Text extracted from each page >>
BEGIN

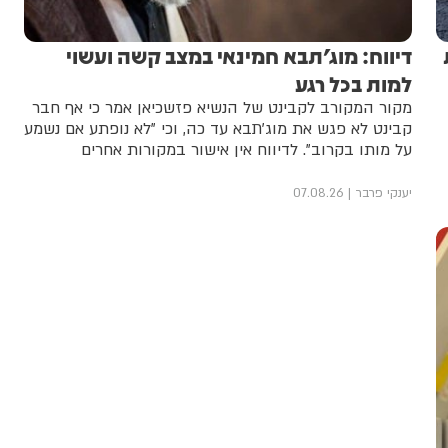
דיווח: מוג'תבא חמינאי במצב קשה ועשוי
למות בכל רגע
מקור המקורב לקבינט של הנשיא פזשכיאן אמר כי אף חבר
קבינט לא פגש את מוג'תבא עד כה, וכי "לא נופתע אם נשמע
על מותו בקרוב". לדיווח אין אישור במקורות אחרים
יענקי פרבר
07.08.26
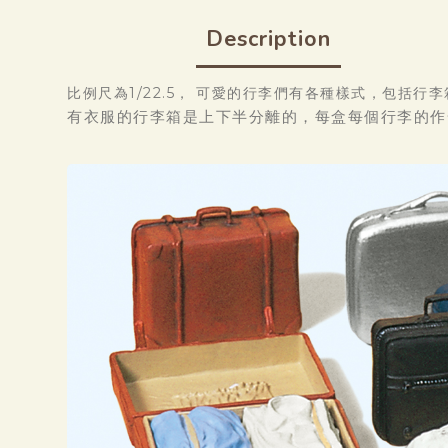
Description
比例尺為1/22.5， 可愛的行李們有各種樣式，包括
有衣服的行李箱是上下半分離的，每盒每個行李的作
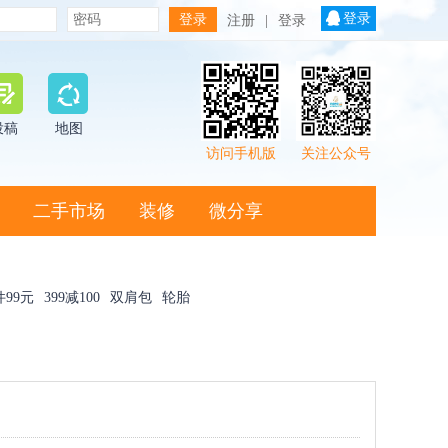
登录
注册
|
登录
投稿
地图
访问手机版
关注公众号
二手市场
装修
微分享
件99元
399减100
双肩包
轮胎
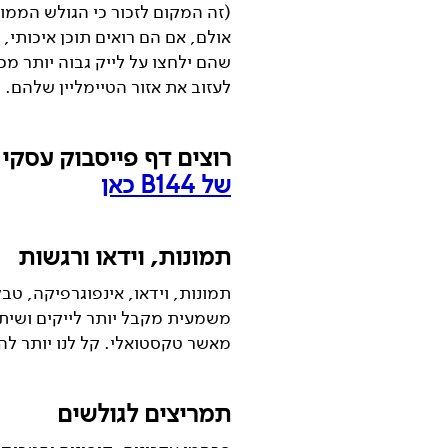
(זה המקום לזכור כי הגולש הממו
אולם, אם הם רואים תוכן איכותי,
שהם ילחצו על לייק גבוה יותר מכ
לעזוב את אזור הטיימליין שלהם.
רוצים דף פייסבוק עסקי
של B144 כאן
תמונות, וידאו ורגשות
תמונות, וידאו, אינפוגרפיקה, טב
משמעית מקבל יותר לייקים ושיתופ
מאשר טקסטואלי. קל לנו יותר ל
תמריצים לגולשים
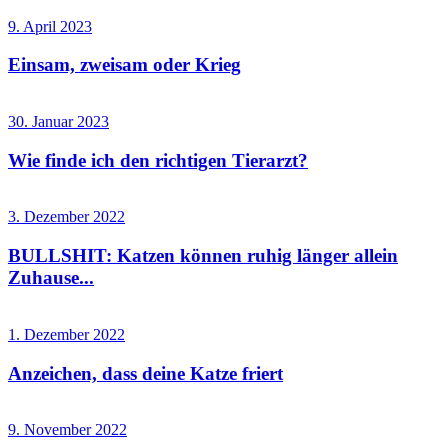
9. April 2023
Einsam, zweisam oder Krieg
30. Januar 2023
Wie finde ich den richtigen Tierarzt?
3. Dezember 2022
BULLSHIT: Katzen können ruhig länger allein
Zuhause...
1. Dezember 2022
Anzeichen, dass deine Katze friert
9. November 2022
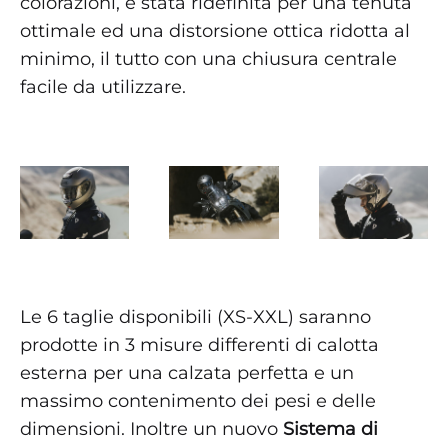
colorazioni, è stata ridefinita per una tenuta
ottimale ed una distorsione ottica ridotta al
minimo, il tutto con una chiusura centrale
facile da utilizzare.
Le 6 taglie disponibili (XS-XXL) saranno
prodotte in 3 misure differenti di calotta
esterna per una calzata perfetta e un
massimo contenimento dei pesi e delle
dimensioni. Inoltre un nuovo
Sistema di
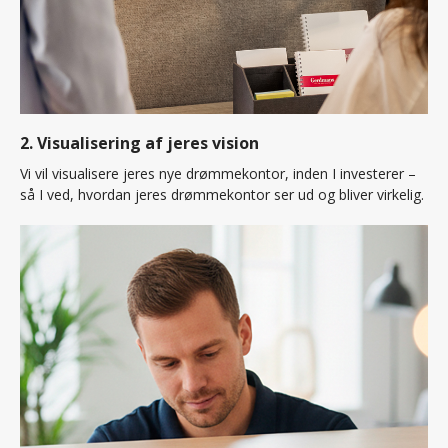
2. Visualisering af jeres vision
Vi vil visualisere jeres nye drømmekontor, inden I investerer –
så I ved, hvordan jeres drømmekontor ser ud og bliver virkelig.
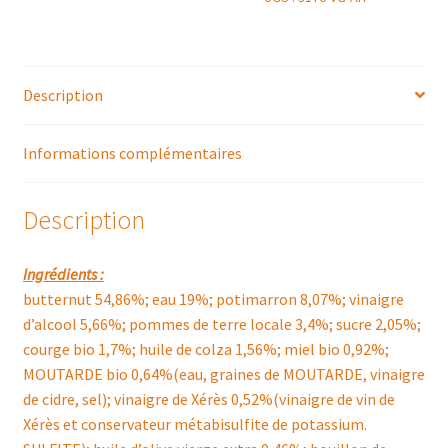
Description
Informations complémentaires
Description
Ingrédients :
butternut 54,86%; eau 19%; potimarron 8,07%; vinaigre
d’alcool 5,66%; pommes de terre locale 3,4%; sucre 2,05%;
courge bio 1,7%; huile de colza 1,56%; miel bio 0,92%;
MOUTARDE bio 0,64%(eau, graines de MOUTARDE, vinaigre
de cidre, sel); vinaigre de Xérès 0,52%(vinaigre de vin de
Xérès et conservateur métabisulfite de potassium.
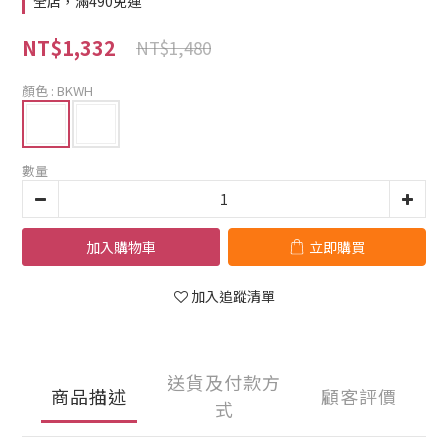
全店，滿490免運
NT$1,332
NT$1,480
顏色
: BKWH
數量
加入購物車
立即購買
加入追蹤清單
送貨及付款方
商品描述
顧客評價
式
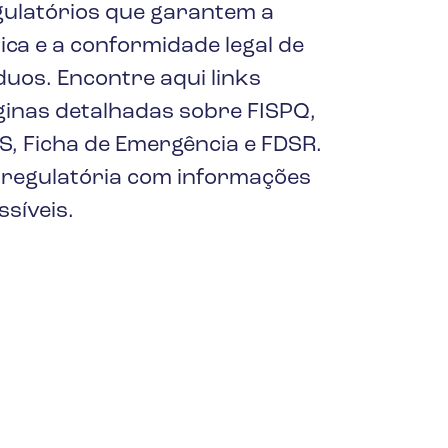
de segurança
ulatórios que garantem a
atualizados e
ca e a conformidade legal de
acessíveis.
duos. Encontre aqui links
ginas detalhadas sobre FISPQ,
S, Ficha de Emergência e FDSR.
ão regulatória com informações
síveis.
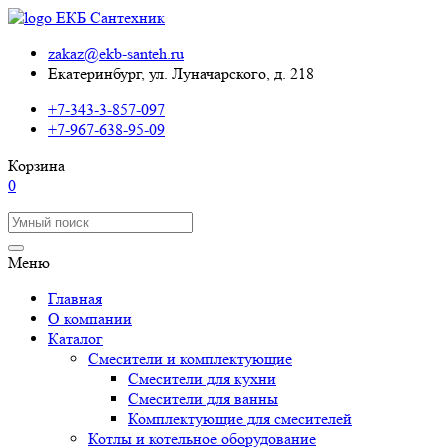
zakaz@ekb-santeh.ru
Екатеринбург, ул. Луначарского, д. 218
+7-343-3-857-097
+7-967-638-95-09
Корзина
0
Меню
Главная
О компании
Каталог
Смесители и комплектующие
Смесители для кухни
Смесители для ванны
Комплектующие для смесителей
Котлы и котельное оборудование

END

Task to carry out >> Copy the entries from their very beginning through the line that contains "så I ved, hvordan", including both ends, and leave the pictures out of your answer.

Output for this exercise >>
דיווח: מוג'תבא חמינאי במצב קשה ועשוי
למות בכל רגע
מקור המקורב לקבינט של הנשיא פזשכיאן אמר כי אף חבר
קבינט לא פגש את מוג'תבא עד כה, וכי "לא נופתע אם נשמע
על מותו בקרוב". לדיווח אין אישור במקורות אחרים
יענקי פרבר
07.08.26
Description
比例尺為1/22.5， 可愛的行李們有各種樣式，包括
有衣服的行李箱是上下半分離的，每盒每個行李的作
登录
注册
|
登录
投稿
地图
访问手机版
关注公众号
二手市场
装修
微分享
件99元
399减100
双肩包
轮胎
(זה המקום לזכור כי הגולש הממו
אולם, אם הם רואים תוכן איכותי,
שהם ילחצו על לייק גבוה יותר מכ
לעזוב את אזור הטיימליין שלהם.
רוצים דף פייסבוק עסקי
של B144 כאן
תמונות, וידאו ורגשות
תמונות, וידאו, אינפוגרפיקה, טב
משמעית מקבל יותר לייקים ושיתופ
מאשר טקסטואלי. קל לנו יותר ל
תמריצים לגולשים
9. April 2023
Einsam, zweisam oder Krieg
30. Januar 2023
Wie finde ich den richtigen Tierarzt?
3. Dezember 2022
BULLSHIT: Katzen können ruhig länger allein
Zuhause...
1. Dezember 2022
Anzeichen, dass deine Katze friert
9. November 2022
colorazioni, è stata ridefinita per una tenuta
ottimale ed una distorsione ottica ridotta al
minimo, il tutto con una chiusura centrale
facile da utilizzare.
Le 6 taglie disponibili (XS-XXL) saranno
prodotte in 3 misure differenti di calotta
esterna per una calzata perfetta e un
massimo contenimento dei pesi e delle
dimensioni. Inoltre un nuovo
Sistema di
2. Visualisering af jeres vision
Vi vil visualisere jeres nye drømmekontor, inden I investerer –
så I ved, hvordan jeres drømmekontor ser ud og bliver virkelig.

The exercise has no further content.